La comicidad es la genialidad creativa que permite mutar una situación terrible en un reparador instante de solaz. La misteriosa circunstancia de que nuestra carcajada brote tras una burla, un chiste o una ironía depende de la íntima y peculiar ligazón que pautamos con el sufrimiento: asfixiarlo, administrarlo o intelectualizarlo.

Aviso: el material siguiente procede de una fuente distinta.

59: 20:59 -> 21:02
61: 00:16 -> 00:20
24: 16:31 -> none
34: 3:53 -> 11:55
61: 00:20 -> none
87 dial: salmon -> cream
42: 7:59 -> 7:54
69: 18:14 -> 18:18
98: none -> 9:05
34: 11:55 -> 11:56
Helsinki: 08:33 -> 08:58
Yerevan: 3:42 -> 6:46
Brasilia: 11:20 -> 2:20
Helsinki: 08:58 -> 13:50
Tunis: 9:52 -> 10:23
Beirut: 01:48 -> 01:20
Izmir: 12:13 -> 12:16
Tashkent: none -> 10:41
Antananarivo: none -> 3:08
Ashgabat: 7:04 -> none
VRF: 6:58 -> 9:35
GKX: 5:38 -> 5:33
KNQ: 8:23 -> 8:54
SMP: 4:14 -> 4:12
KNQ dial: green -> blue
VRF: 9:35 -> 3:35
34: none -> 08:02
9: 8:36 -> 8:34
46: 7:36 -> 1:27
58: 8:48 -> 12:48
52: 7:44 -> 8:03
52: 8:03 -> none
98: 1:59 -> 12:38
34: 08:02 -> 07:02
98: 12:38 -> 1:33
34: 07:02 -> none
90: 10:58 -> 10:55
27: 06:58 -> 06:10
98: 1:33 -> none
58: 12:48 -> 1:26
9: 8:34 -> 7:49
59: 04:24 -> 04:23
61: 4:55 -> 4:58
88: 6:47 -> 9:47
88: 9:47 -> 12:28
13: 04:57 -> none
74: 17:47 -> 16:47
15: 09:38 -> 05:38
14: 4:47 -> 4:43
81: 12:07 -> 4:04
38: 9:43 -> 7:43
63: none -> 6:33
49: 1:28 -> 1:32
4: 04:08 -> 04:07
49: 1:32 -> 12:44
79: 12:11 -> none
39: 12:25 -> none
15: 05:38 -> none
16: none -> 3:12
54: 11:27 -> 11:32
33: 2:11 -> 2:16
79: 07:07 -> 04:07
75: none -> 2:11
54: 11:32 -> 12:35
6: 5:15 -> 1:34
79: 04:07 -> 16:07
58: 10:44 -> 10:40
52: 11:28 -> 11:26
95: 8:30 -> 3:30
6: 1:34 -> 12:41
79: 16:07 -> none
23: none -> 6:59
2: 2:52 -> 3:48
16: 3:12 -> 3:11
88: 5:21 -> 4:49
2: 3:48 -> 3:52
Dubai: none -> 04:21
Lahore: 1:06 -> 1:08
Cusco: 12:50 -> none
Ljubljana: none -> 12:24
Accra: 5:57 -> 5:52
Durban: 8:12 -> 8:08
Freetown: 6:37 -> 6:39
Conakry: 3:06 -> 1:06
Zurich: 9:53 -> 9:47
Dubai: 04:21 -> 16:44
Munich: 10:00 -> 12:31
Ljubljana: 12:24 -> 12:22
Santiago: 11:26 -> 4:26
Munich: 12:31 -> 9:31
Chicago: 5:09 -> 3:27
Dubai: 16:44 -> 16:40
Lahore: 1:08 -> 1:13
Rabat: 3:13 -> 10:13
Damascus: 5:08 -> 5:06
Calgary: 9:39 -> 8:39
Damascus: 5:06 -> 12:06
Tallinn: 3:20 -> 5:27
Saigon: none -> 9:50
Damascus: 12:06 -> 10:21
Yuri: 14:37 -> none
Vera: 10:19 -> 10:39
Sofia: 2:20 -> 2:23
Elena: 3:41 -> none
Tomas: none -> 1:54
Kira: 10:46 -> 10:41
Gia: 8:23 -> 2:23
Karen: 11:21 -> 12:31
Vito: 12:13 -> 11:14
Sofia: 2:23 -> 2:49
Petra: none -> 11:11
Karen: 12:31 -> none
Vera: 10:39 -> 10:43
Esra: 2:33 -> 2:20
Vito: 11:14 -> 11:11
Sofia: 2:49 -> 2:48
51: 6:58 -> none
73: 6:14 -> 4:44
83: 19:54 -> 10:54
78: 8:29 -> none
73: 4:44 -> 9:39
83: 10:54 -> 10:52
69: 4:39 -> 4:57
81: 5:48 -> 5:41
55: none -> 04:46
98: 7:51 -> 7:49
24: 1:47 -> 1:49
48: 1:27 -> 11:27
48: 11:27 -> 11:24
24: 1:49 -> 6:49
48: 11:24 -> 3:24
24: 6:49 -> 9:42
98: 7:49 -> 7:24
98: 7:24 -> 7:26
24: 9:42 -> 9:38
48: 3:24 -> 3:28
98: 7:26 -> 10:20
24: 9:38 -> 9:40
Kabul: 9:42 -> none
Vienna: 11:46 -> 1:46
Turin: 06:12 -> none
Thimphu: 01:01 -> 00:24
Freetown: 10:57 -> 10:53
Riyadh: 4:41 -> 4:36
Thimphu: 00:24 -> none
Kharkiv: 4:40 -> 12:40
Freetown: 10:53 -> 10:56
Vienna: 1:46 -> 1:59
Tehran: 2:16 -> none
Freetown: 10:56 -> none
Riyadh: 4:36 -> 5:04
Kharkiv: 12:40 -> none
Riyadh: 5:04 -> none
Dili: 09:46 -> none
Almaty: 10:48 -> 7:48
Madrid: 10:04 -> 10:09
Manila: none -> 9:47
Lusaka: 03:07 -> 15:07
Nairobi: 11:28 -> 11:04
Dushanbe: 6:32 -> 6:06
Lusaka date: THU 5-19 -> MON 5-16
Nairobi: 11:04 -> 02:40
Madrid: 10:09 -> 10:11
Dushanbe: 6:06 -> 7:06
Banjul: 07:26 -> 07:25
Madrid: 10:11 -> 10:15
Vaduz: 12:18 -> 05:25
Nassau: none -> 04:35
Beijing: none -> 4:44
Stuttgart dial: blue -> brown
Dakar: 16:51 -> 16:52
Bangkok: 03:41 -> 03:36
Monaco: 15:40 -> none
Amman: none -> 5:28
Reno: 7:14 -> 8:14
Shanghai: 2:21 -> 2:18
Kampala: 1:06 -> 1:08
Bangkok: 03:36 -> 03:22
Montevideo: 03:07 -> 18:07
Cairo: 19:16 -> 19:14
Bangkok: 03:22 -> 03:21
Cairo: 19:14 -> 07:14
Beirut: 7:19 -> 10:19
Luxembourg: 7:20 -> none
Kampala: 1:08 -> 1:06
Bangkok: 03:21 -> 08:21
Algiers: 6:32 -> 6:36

El humor, casi como ninguna otra práctica social, supone una democracia de las afecciones. Esto es, no sólo disfrutamos de un espectáculo que se nos brinda, sino que ejercemos (con mayor o menor calidad, poco importa) la multitudinaria facultad de fabricar risa. Controlamos la dramaticidad de la historia con la anónima terapia de pasar un buen rato.
El humor es así un instrumento cultural de formidable impacto, por cuanto representa, en todos los casos, idiosincrasias y estrategias de vida. Si la escasez es constitutiva de lo humano, y la capacidad de tolerar los padecimientos es limitada, sin la relajante inclinación a sonreír, los pueblos sucumbirían fatalmente en la psicosis. Habita por tanto en su seno un rotundo ejemplo de equivalencia cultural. Todos quieren observarlo, pero cada cual se empeña también en practicarlo. Distintos subgrupos le colocan su impronta, pero ninguno se priva de reincidir en su uso.
Cierto paternalismo con ínfulas pedagógicas continúa caracterizando a las gestiones culturales. La circulación masiva de objetos refinados debería servir, suponen algunos, para jerarquizar paladares estéticos aún inmaduros. La Feria del Humor organizada este año por la Secretaría de Cultura procura advertir sobre la torpeza ideológica de aquellas perspectivas. La comicidad como filosofía de la existencia marca un recomendable sendero para el funcionario sensato. Alentar un polifónico horizontalismo expresivo que torne más amigable los ancestrales sinsabores del mundo.